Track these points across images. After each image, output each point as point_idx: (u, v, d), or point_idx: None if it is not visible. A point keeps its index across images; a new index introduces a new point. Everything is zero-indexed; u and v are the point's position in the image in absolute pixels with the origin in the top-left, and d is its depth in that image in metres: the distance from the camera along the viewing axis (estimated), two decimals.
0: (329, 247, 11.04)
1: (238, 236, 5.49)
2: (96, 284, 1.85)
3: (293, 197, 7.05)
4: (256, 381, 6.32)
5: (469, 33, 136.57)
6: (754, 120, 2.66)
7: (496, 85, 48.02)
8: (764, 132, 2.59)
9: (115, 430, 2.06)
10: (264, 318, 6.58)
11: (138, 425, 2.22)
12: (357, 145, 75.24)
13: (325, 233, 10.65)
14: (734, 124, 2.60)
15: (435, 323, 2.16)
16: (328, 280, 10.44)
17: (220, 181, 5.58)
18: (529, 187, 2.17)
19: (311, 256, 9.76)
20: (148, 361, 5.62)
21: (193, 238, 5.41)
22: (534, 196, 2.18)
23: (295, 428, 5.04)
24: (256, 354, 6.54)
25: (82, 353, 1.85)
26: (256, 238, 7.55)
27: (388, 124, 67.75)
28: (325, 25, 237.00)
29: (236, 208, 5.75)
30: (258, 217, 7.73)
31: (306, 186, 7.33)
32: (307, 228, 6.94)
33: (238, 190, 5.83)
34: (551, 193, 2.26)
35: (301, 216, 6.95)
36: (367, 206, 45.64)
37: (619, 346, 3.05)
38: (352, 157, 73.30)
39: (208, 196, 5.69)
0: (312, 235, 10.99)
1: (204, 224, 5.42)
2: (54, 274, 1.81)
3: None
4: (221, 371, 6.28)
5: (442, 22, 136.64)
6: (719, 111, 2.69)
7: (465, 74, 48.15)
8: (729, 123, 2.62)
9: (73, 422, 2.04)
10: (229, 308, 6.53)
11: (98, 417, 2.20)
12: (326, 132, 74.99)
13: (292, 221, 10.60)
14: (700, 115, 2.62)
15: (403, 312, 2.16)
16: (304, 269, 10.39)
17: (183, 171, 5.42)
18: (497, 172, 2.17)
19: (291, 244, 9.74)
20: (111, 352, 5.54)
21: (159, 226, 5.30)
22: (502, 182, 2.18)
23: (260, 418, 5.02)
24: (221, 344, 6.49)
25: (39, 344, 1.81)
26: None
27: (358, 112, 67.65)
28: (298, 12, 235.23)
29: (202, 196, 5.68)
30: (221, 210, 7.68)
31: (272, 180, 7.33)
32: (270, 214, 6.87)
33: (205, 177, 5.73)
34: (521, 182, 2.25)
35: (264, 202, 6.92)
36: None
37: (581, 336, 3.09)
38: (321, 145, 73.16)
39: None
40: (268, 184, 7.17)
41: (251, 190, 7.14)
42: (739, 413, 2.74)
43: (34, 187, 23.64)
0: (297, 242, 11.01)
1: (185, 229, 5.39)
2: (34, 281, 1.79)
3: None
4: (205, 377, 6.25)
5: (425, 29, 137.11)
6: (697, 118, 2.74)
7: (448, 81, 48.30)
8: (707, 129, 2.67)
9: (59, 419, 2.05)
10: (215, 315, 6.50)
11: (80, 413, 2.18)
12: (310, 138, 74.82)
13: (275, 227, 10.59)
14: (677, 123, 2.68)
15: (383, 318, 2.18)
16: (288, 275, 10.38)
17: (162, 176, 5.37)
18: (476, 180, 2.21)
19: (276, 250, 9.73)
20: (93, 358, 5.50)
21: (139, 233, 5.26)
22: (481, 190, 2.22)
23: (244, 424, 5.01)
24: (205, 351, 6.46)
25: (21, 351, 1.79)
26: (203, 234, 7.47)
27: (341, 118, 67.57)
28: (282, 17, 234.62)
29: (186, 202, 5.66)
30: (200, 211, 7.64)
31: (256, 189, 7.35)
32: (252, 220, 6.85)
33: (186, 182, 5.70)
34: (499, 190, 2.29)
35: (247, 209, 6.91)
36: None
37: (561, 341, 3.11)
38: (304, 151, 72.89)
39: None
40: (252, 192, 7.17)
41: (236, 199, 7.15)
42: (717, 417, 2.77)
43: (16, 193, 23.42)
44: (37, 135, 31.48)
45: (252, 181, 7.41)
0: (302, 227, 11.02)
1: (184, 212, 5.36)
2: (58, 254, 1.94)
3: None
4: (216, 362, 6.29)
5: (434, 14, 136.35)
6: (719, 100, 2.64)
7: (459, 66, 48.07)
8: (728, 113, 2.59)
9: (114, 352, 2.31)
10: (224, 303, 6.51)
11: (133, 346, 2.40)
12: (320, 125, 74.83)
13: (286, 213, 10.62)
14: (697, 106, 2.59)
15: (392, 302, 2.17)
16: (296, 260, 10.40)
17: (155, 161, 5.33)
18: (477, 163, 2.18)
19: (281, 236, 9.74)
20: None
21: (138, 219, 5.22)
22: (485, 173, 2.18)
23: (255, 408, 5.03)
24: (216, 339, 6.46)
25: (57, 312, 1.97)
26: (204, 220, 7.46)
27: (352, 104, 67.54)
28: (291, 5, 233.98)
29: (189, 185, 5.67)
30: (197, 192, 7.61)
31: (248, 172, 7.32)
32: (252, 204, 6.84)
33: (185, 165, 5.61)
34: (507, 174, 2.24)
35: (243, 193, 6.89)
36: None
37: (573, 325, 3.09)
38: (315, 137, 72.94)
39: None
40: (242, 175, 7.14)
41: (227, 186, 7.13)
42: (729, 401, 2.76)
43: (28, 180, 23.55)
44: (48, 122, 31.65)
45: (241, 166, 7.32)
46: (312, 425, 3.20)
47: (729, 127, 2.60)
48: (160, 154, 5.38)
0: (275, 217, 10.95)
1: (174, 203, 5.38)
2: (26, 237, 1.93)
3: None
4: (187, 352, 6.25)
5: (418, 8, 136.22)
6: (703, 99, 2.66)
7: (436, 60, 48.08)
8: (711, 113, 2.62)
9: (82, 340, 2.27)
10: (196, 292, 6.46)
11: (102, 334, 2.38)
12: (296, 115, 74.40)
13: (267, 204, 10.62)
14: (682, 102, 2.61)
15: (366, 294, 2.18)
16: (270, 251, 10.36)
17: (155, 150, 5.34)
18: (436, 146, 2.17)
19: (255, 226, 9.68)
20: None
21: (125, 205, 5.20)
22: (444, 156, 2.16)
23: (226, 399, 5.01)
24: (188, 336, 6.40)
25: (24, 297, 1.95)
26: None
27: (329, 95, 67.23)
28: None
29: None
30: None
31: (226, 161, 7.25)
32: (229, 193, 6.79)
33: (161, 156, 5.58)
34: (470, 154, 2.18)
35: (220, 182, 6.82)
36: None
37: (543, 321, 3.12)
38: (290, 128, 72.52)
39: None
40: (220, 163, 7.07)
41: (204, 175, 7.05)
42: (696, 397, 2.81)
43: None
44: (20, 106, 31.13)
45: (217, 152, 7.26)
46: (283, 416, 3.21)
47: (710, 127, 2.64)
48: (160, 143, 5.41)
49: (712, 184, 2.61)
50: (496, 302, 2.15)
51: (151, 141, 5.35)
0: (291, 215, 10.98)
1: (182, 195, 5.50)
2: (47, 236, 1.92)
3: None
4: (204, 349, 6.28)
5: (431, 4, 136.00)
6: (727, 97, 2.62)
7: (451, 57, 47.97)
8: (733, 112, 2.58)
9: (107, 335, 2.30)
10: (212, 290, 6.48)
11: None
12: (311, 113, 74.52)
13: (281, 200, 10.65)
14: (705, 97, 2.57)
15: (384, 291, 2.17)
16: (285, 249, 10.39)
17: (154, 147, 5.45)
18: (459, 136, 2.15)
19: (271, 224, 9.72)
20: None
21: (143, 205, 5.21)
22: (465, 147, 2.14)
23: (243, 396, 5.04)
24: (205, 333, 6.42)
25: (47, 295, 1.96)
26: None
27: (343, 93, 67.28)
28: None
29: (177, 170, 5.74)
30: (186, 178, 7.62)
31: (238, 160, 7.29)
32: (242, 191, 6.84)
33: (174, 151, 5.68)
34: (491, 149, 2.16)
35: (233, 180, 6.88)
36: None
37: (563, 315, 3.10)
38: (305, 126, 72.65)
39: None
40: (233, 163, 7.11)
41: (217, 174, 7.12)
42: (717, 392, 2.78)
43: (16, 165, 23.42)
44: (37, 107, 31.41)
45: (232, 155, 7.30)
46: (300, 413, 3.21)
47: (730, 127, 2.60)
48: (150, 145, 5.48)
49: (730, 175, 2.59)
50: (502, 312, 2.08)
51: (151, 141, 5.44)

+===+

WHAT YOU WILL DO:
Repeat the entries verbatim through the line with "0: (329, 247, 11.04)".

RESPONSE AREA:
Track these points across images. After each image, output each point as point_idx: (u, v, d), or point_idx: None if it is not visible. A point keeps its index across images; a new index introduces a new point. Everything is zero-indexed; u and v are the point's position in the image in absolute pixels with the origin in the top-left, and d is its depth in that image in metres: the distance from the camera along the viewing axis (estimated), two decimals.
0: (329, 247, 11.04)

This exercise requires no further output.